Look below for the line holding "left shoulder: (115, 102)" and the line holding "right ankle: (80, 282)". Repeat those two and everything between, exactly.

+ + + + +

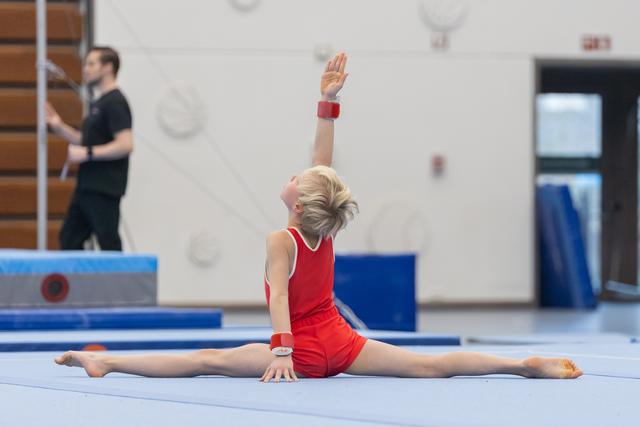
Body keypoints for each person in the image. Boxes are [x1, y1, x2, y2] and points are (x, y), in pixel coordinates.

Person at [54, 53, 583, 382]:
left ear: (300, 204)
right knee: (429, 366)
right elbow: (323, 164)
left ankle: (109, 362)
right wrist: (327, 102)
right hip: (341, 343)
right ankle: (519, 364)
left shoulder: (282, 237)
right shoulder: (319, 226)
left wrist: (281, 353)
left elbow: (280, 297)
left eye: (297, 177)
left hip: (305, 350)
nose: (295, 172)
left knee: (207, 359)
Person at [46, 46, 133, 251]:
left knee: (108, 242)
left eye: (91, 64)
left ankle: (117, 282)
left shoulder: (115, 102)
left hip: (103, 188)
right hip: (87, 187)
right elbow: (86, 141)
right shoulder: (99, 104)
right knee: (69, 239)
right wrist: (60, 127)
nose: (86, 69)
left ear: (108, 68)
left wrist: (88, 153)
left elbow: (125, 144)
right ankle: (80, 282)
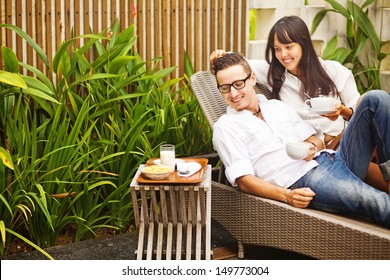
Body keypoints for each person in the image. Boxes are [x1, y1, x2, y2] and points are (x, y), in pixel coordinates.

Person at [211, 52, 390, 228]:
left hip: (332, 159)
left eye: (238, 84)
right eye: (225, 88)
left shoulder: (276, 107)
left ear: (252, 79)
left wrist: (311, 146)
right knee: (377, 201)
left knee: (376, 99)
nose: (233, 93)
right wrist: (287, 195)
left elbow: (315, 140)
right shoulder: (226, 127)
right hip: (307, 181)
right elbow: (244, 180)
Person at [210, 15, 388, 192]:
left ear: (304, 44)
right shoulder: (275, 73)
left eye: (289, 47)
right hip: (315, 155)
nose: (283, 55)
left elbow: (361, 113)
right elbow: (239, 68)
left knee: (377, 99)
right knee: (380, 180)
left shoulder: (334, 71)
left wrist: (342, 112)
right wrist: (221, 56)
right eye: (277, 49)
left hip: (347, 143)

+ + + + +

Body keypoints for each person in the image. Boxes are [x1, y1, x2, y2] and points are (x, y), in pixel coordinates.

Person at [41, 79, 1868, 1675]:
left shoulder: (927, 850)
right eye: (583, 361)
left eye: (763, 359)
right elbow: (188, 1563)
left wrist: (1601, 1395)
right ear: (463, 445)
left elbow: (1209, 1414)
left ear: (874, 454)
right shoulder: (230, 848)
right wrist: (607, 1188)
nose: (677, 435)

+ + + + +

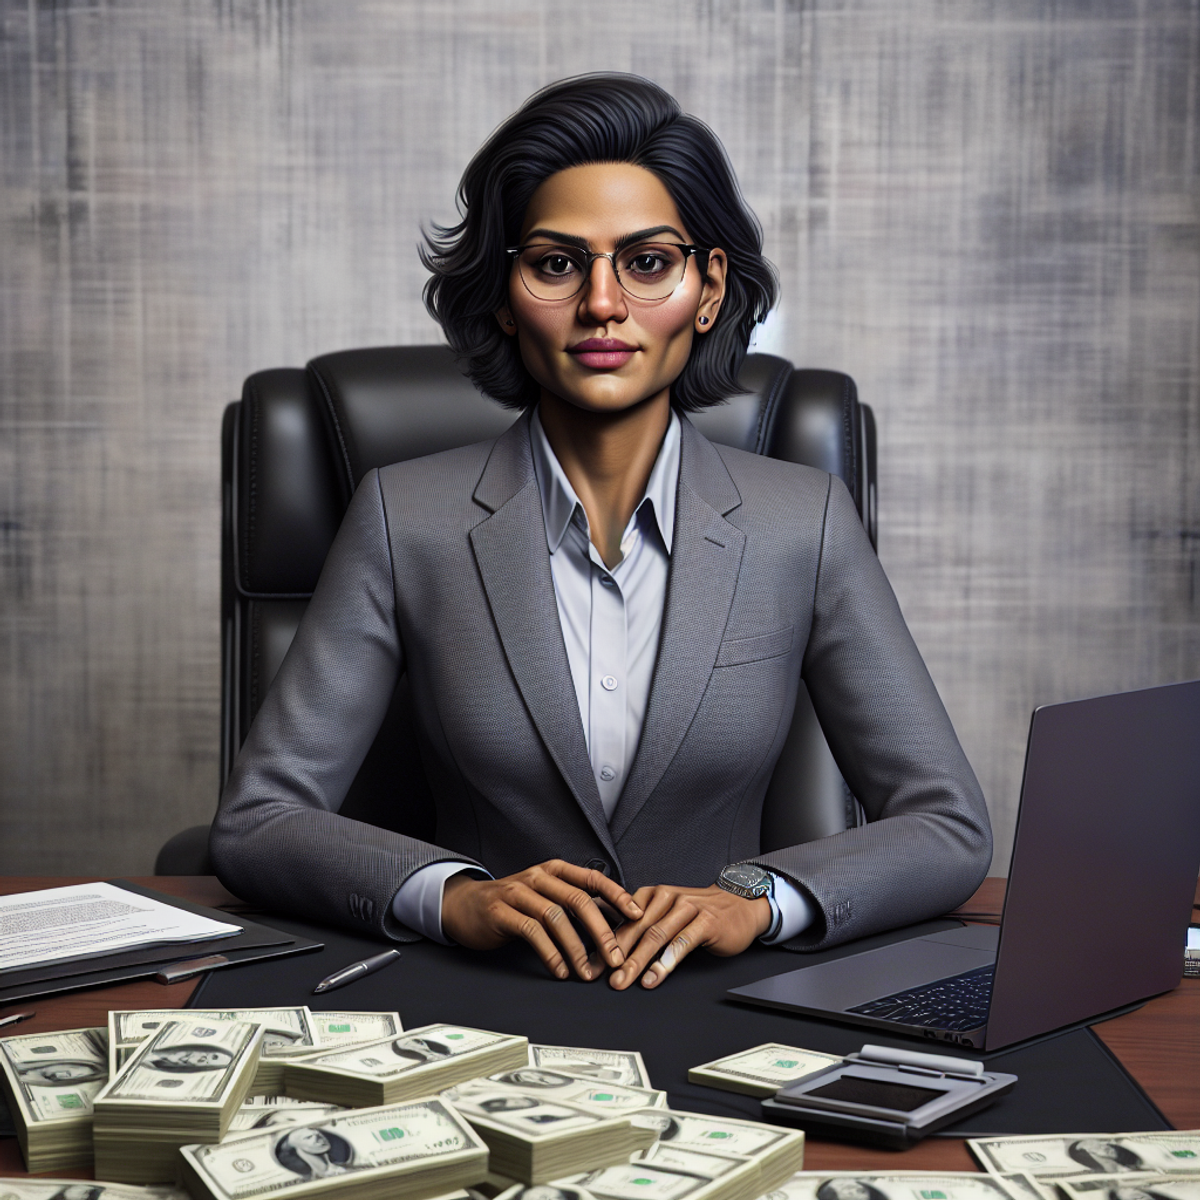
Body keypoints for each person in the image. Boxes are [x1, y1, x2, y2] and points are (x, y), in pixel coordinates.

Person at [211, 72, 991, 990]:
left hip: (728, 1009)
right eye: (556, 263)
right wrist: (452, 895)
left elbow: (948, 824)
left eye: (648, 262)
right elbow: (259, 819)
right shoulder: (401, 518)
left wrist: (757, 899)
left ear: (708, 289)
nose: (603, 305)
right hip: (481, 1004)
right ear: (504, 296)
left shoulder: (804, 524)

+ + + + +

TASK OUTPUT:
left shoulder: (115, 102)
left hip: (103, 188)
right hip: (87, 187)
right elbow: (86, 141)
right shoulder: (99, 104)
right knee: (69, 239)
right wrist: (60, 127)
nose: (86, 69)
left ear: (108, 68)
left wrist: (88, 153)
left elbow: (125, 144)
right ankle: (80, 282)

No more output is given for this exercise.